The Court indicated that judgment might reasonably be expected in or after July 2025.
BACKGROUND
The Court comprised Lords Reed, Hodge, Lloyd-Jones, Hamblen and Briggs SCJJ.
The agreed issues for their Lordships’ consideration in these appeals are:
- When acting as credit brokers, do car dealers owe consumers a “disinterested” and/or fiduciary duty to provide information, advice or recommendation?
- If so, were the payments of commissions by the lenders to the car dealers secret such that the lenders become primary wrongdoers?
- Can the lenders be liable in the tort of bribery? If so, what is the correct approach to remedies?
- If there was sufficient disclosure of the commission to negate secrecy, was there insufficient disclosure to procure the consumers’ fully informed consent to the payment such that the lenders are liable as accessories for procuring the credit brokers’ breach of duty?
- Can insufficient disclosure also suffice to make the relationship between lender and consumer “unfair” for the purposes of the Consumer Credit Act 1974 (“the 1974 Act”)?
Over the course of the three-day hearing, the Court heard from counsel on behalf of the banks, the consumers and two intervening parties – the National Franchised Dealers Association (“NFDA”) and the Financial Conduct Authority (“FCA”).
DAY ONE
The Appellants’ case
The appeal was opened by leading counsel for FirstRand (Mark Howard KC), addressing issue 1. His submissions addressed the test for the imposition of a fiduciary duty, the distinction (if any) between “fiduciary” and “disinterested”[1] duties and how, on the facts of these transactions, no such duties could possibly be owed by motor dealers.
The submissions had “a broad focus on general principles applicable in all… cases.” Thus, the Court was effectively invited to lay down general principles in this area going well-beyond the strict circumstances of motor finance commission litigation. Indeed, the Appellants’ counsel sought throughout to underline the difference between the dealers qua broker in these cases, versus the “plain, vanilla” type of brokerage exemplified in the line of mortgage broker cases in which the law of secret commission had been developed.[2]

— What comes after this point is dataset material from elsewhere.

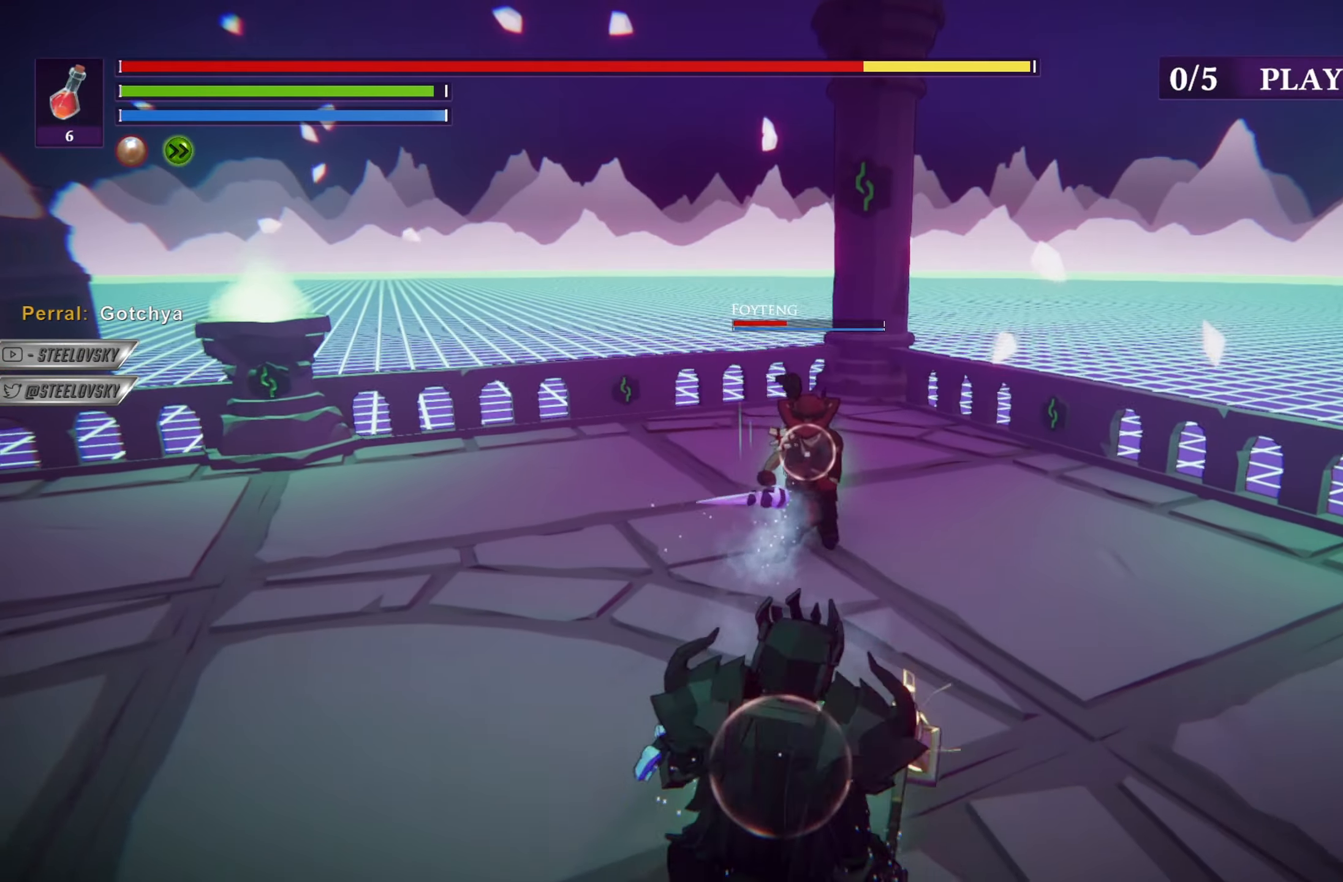
{"buttons": [], "left_stick": "up", "right_stick": "center", "events": [[50, "left_stick", "up"], [216, "L2", "down"], [350, "L2", "up"]]}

Given that a dealer/consumer relationship was not a settled category of fiduciary relationship,[3] the focus was on ad hoc The submissions emphasised the need for the alleged fiduciary to have undertaken to act with single-minded loyalty. These appeals were distinct from the Mortgage Authorities in that no fee was paid by consumers to motor dealers for their brokerage services. Thus, the appellants were “not ruling out” a dealer being found to owe single-minded loyalty in “a different factual position”.
The importance of the words “single-minded” was highlighted by interventions from the Court. Lord Briggs suggested that the appellants would presumably wish to emphasise them, noting that “one can have loyalty without it necessarily being inconsistent with some interest of your own. But query whether you can have “single minded” loyalty in that situation.”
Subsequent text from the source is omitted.